WORKING DATA ->

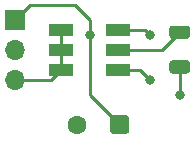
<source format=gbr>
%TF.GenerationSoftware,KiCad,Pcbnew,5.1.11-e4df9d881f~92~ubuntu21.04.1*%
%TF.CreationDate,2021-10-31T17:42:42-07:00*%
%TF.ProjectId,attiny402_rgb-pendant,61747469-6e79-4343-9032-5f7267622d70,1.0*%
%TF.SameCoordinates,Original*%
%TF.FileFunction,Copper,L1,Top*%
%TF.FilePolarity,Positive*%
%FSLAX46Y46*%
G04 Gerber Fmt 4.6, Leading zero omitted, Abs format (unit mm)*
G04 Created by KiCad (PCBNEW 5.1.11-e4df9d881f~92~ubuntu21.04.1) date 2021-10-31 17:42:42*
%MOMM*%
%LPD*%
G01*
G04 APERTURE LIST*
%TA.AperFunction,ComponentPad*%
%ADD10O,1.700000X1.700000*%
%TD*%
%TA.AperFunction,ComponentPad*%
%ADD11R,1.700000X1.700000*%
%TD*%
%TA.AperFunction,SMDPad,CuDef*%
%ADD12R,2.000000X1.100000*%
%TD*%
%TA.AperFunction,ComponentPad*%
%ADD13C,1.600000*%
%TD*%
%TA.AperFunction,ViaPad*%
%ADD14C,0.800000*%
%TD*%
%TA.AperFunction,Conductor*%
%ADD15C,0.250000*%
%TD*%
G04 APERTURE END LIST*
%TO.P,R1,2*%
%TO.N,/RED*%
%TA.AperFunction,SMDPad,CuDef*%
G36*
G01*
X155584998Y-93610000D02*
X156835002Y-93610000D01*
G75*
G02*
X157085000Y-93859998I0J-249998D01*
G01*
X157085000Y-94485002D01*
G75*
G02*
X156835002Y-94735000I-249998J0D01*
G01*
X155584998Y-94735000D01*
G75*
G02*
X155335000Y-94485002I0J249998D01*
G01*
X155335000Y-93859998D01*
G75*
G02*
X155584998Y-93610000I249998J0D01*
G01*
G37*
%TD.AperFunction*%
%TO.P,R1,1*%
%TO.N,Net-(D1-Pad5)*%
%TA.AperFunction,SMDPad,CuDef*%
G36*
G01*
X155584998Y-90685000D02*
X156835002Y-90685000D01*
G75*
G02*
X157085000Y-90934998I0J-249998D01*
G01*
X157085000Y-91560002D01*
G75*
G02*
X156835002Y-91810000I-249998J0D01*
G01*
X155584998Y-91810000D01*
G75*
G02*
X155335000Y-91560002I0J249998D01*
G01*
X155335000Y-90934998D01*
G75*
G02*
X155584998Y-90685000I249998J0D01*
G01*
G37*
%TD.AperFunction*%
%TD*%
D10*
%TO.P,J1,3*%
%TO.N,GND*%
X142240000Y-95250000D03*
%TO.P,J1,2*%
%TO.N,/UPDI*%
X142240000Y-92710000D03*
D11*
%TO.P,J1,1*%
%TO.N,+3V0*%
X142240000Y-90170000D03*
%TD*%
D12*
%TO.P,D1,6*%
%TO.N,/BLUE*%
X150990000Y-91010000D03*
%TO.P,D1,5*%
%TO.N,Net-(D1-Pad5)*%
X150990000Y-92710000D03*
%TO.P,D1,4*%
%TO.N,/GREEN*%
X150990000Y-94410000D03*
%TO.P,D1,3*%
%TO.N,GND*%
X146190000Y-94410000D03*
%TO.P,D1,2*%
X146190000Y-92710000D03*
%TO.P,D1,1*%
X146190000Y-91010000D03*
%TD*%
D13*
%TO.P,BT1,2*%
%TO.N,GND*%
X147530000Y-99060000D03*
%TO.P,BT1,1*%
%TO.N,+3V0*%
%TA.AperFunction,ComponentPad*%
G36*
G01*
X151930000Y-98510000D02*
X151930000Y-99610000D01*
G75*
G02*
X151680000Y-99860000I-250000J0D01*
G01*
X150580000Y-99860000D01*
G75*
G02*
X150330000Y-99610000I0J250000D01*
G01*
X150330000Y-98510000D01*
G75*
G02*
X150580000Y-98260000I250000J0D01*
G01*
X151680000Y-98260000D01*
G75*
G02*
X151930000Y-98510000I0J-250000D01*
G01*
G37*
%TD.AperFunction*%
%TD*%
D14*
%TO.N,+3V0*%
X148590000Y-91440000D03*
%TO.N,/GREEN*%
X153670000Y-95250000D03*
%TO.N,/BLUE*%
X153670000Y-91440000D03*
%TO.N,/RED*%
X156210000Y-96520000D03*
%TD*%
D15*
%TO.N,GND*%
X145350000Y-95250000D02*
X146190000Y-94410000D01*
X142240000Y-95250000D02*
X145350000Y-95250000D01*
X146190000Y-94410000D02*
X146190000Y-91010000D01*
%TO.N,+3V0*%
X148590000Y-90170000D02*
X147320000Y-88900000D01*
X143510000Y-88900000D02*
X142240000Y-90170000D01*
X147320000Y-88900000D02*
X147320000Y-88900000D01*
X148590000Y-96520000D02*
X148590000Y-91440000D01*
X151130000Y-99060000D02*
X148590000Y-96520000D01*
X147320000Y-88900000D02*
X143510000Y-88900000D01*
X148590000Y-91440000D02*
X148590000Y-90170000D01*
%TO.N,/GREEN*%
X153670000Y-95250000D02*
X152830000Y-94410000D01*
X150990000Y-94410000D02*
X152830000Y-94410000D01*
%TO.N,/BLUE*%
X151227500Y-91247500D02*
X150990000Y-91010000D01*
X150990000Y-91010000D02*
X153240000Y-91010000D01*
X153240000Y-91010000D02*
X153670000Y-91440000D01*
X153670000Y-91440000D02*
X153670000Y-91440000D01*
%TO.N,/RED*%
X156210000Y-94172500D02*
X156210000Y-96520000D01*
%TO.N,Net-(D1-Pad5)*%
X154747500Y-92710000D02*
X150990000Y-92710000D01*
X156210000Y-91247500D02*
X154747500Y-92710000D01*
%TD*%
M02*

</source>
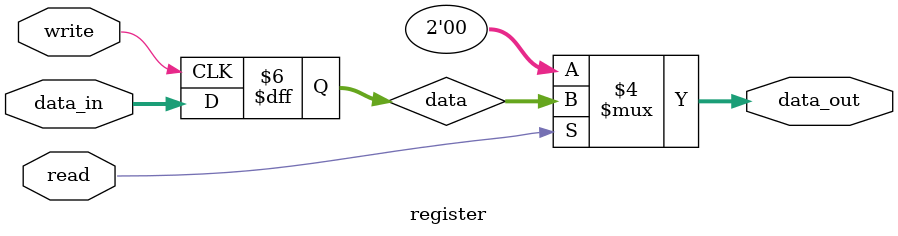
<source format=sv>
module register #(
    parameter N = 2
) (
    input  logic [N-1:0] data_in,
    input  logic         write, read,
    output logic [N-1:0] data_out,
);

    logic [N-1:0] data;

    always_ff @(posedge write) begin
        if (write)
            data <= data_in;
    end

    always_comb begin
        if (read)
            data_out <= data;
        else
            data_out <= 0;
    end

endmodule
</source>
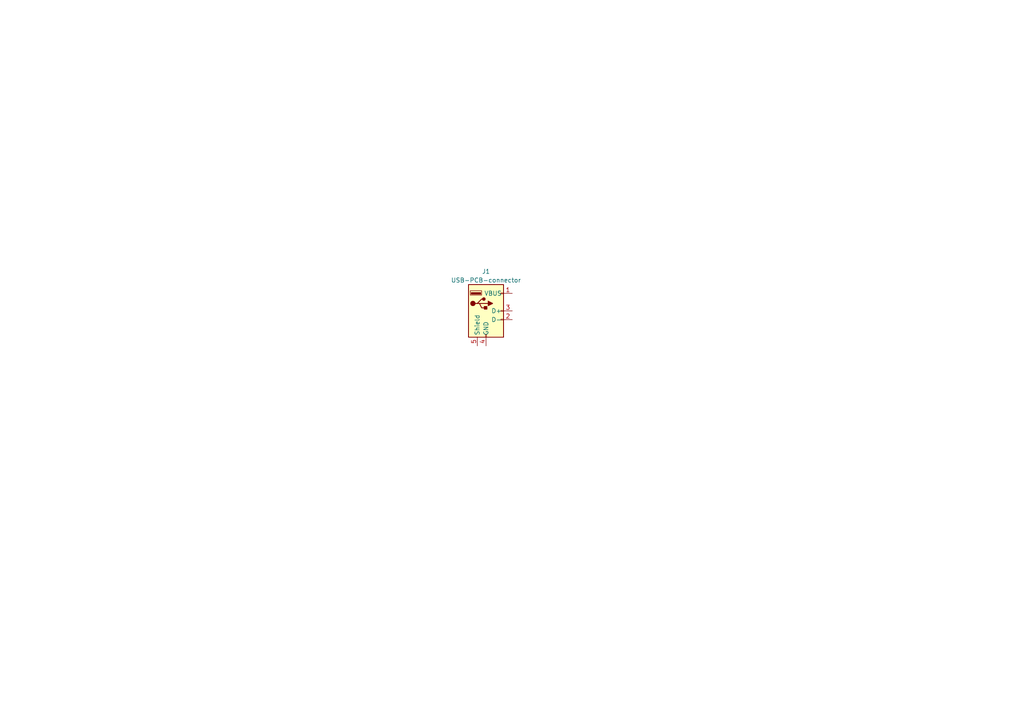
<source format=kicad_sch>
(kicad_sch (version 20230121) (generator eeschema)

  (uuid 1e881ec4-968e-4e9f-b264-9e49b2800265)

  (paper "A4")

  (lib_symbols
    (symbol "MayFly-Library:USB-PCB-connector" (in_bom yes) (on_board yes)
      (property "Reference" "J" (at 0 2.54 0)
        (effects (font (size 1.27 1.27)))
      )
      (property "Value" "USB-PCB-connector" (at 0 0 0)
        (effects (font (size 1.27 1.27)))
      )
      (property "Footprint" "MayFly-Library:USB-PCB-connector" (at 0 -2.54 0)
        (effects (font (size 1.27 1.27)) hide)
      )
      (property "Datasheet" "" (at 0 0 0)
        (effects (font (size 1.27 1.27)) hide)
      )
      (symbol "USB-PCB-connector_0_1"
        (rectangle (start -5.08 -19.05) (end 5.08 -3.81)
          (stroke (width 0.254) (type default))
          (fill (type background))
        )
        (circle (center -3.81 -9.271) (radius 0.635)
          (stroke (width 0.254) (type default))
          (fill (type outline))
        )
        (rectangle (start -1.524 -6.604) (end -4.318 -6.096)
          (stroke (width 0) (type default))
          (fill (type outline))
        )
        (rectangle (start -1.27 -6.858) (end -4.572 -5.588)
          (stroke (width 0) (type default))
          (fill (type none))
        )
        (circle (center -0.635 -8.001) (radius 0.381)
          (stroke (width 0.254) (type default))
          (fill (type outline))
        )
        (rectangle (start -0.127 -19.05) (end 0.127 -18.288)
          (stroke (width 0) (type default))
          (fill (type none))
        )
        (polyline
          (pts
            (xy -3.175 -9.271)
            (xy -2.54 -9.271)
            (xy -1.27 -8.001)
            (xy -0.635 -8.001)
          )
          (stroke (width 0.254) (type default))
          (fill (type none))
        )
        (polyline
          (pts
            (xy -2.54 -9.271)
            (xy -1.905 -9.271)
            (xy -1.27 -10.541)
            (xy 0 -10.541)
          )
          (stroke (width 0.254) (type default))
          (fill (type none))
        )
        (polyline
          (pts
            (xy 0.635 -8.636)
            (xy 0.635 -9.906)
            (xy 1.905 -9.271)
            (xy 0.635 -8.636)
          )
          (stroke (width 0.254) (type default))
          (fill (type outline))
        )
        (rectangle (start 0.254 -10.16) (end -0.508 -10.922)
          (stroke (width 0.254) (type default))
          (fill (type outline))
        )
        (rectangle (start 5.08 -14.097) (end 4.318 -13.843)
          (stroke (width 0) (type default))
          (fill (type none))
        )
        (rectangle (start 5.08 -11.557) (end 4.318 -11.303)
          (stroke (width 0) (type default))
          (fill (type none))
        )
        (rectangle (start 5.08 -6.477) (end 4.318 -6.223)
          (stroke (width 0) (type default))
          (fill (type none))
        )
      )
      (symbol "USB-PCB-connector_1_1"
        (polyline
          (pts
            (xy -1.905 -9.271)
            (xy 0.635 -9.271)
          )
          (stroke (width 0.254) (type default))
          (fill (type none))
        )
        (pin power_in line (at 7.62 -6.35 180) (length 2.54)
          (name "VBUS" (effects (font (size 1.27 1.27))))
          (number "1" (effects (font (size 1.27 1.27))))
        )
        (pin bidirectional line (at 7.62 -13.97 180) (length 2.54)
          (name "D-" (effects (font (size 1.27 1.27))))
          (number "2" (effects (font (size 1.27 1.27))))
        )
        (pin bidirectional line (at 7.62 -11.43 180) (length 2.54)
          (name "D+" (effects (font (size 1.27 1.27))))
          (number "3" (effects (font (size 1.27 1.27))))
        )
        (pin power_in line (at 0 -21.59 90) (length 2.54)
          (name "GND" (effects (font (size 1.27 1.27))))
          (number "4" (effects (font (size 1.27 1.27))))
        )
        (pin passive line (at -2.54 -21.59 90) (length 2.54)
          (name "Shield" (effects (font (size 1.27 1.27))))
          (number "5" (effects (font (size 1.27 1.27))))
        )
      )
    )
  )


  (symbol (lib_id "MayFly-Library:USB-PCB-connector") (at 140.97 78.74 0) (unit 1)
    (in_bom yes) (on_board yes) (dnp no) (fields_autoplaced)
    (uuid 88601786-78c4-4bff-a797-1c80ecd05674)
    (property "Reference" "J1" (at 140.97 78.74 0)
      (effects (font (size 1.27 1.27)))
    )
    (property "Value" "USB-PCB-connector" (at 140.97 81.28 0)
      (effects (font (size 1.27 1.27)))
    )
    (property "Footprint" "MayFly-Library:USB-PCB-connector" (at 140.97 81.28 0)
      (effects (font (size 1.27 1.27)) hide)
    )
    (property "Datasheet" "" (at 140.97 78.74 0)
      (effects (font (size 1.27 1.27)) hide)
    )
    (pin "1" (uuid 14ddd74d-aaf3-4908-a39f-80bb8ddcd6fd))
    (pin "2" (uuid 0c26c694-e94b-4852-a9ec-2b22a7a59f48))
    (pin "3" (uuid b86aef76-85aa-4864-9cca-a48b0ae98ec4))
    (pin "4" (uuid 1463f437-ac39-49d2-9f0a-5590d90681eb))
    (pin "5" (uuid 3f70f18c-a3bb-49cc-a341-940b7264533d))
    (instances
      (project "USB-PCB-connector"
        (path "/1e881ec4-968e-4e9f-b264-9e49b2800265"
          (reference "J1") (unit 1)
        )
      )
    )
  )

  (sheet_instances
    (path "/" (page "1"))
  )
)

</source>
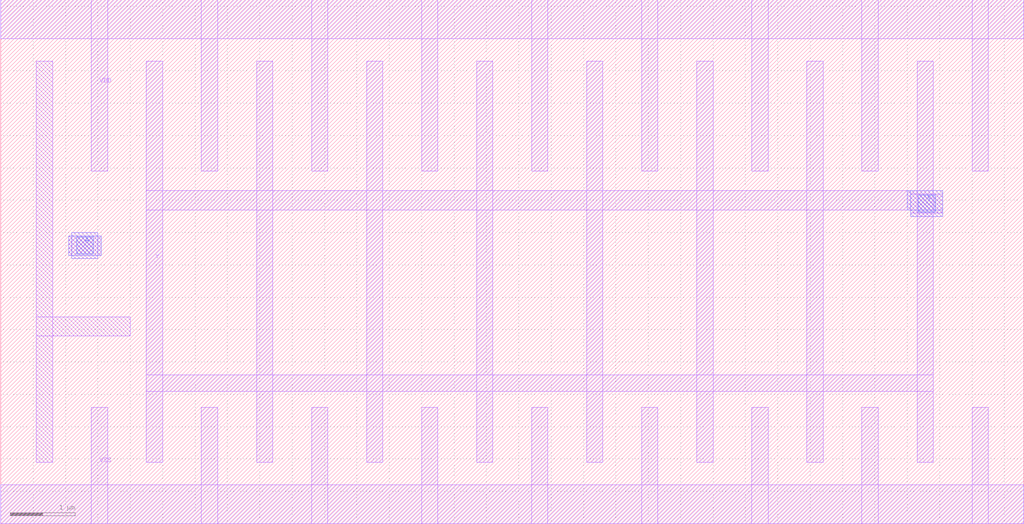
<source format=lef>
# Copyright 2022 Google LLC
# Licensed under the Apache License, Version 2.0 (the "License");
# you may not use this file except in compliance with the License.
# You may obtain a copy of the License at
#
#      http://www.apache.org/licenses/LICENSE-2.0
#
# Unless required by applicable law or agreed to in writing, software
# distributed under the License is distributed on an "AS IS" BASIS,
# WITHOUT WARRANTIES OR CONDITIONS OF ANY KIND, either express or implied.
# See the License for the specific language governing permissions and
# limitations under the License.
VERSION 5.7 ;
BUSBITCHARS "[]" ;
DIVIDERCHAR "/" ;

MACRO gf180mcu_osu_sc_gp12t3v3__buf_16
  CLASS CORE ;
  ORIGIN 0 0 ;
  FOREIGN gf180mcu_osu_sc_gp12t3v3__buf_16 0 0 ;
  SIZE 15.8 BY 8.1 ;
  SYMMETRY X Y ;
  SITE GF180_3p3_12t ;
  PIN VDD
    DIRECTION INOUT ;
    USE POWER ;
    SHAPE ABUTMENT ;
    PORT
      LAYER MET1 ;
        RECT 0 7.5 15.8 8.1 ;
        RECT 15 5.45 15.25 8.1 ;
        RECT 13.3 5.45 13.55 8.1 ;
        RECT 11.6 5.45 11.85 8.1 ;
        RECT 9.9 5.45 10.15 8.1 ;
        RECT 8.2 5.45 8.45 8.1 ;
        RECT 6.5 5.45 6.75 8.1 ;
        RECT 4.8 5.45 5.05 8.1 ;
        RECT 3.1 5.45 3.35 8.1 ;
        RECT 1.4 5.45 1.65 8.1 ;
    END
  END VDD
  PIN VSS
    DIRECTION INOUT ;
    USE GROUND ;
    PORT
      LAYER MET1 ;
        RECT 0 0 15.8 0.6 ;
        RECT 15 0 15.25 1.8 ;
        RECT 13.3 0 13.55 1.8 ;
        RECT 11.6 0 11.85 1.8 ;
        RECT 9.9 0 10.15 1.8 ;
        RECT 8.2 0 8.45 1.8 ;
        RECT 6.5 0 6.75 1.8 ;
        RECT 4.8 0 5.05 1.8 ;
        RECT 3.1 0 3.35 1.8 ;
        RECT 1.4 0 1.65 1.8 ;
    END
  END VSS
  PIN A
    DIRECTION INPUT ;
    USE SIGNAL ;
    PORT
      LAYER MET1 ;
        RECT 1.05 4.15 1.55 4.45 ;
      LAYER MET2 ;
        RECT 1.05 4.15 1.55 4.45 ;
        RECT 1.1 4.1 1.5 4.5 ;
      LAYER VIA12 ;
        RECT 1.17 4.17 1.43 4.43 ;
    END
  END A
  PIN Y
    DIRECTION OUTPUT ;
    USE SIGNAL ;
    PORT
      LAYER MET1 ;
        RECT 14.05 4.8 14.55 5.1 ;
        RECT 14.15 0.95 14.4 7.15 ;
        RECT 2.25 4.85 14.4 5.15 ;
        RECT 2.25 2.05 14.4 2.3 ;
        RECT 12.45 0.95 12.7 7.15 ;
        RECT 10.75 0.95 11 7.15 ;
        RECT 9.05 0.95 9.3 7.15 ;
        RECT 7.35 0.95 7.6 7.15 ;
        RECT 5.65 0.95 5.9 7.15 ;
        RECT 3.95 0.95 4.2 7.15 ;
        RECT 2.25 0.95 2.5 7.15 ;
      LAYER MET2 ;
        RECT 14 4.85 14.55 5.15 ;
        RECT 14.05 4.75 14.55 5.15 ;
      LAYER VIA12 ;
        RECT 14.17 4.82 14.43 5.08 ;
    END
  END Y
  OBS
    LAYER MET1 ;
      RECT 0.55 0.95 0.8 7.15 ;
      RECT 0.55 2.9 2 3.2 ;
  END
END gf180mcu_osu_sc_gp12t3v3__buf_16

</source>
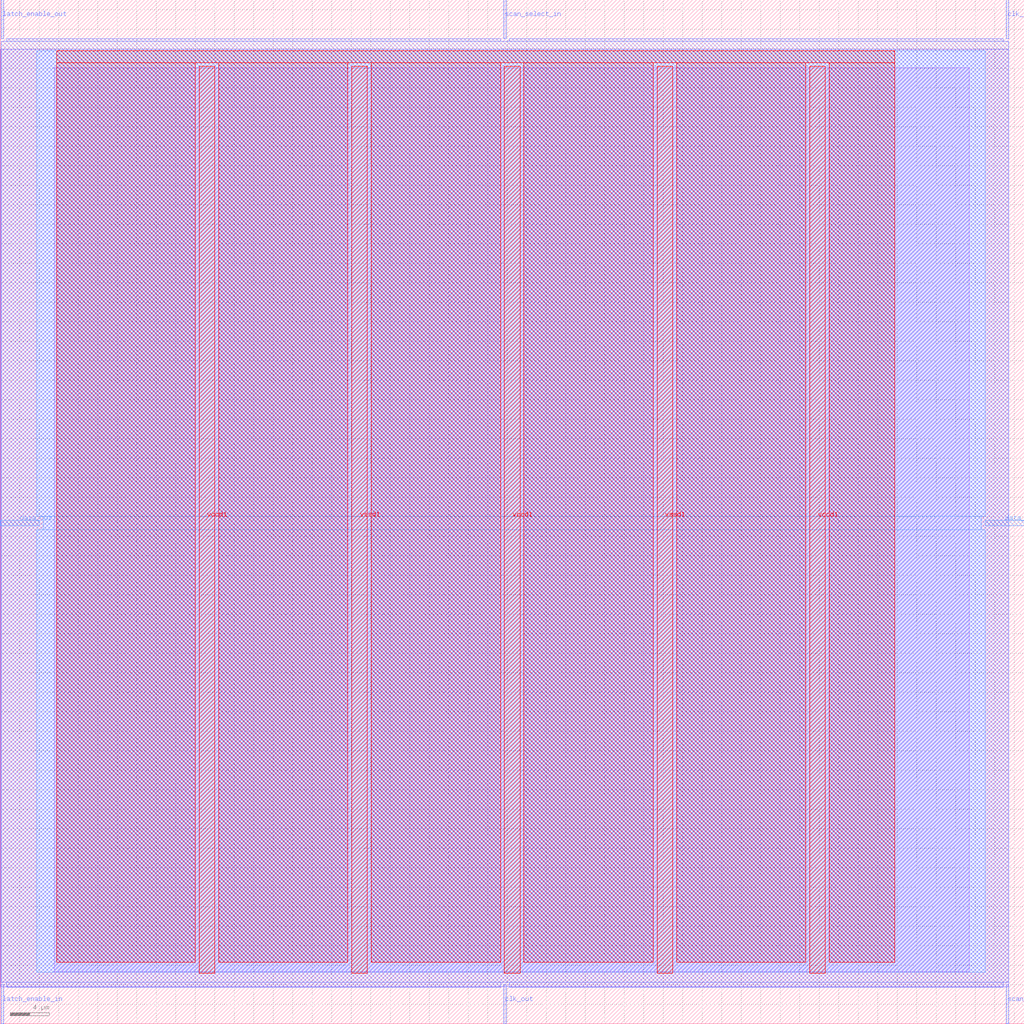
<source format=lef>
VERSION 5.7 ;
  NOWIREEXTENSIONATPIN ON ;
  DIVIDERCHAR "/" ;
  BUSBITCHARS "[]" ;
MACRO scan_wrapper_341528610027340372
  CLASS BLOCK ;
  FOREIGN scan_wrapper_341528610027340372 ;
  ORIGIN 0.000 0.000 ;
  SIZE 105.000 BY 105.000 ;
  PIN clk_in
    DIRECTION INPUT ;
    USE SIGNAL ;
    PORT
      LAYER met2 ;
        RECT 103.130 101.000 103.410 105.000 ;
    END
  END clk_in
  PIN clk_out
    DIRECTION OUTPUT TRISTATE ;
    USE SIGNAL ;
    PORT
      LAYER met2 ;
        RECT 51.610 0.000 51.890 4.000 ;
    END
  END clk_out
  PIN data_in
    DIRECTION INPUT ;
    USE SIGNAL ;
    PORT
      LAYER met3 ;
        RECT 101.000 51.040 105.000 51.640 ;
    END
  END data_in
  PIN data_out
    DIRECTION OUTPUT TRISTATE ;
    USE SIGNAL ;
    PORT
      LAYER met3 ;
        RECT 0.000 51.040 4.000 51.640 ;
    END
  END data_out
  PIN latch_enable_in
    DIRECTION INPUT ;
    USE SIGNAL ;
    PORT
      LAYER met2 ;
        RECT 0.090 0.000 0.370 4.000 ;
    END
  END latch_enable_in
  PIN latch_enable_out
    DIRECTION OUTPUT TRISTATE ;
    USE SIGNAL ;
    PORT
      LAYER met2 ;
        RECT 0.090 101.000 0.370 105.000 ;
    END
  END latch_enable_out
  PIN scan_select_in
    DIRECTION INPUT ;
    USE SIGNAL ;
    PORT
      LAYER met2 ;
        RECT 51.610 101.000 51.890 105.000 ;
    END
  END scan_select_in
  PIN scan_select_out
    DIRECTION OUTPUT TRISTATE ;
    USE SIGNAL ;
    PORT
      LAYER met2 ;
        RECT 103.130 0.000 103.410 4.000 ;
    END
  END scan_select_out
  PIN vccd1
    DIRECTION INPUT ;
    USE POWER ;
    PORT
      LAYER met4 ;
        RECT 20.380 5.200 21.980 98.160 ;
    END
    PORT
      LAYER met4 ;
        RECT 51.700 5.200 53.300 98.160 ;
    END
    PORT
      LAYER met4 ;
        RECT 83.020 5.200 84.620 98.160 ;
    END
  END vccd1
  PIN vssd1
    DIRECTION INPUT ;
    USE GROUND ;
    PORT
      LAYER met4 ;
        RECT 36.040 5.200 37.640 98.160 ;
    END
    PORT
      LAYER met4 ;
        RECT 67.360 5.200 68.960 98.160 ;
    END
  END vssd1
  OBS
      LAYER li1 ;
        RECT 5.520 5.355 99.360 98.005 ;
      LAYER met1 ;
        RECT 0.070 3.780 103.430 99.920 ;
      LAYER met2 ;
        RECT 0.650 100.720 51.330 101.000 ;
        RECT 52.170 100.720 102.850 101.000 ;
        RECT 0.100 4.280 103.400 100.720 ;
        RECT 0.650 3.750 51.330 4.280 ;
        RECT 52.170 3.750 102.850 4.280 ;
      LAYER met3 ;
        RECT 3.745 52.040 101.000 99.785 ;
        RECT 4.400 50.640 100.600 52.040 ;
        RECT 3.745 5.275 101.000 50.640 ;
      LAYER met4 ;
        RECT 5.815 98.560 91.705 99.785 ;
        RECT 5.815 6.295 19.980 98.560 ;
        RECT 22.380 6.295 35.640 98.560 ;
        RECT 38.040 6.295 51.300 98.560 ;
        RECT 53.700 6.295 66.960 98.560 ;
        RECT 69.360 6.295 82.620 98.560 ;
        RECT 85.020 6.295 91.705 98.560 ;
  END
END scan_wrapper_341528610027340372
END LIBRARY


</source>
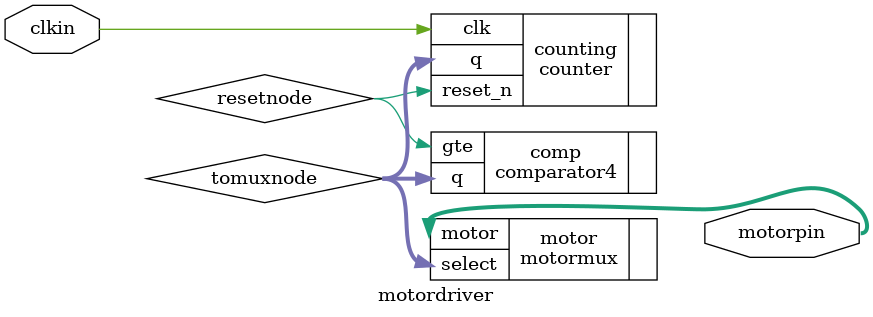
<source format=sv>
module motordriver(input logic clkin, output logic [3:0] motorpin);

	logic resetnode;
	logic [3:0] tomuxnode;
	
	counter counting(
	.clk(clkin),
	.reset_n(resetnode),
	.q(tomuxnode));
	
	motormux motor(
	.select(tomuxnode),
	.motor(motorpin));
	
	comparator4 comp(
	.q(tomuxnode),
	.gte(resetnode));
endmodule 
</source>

REQUIREMENT -> Read the entries and show each line that mentions "under".

TASK ANSWER ->
# Licensed under the Apache License, Version 2.0 (the "License");
# distributed under the License is distributed on an "AS IS" BASIS,
# limitations under the License.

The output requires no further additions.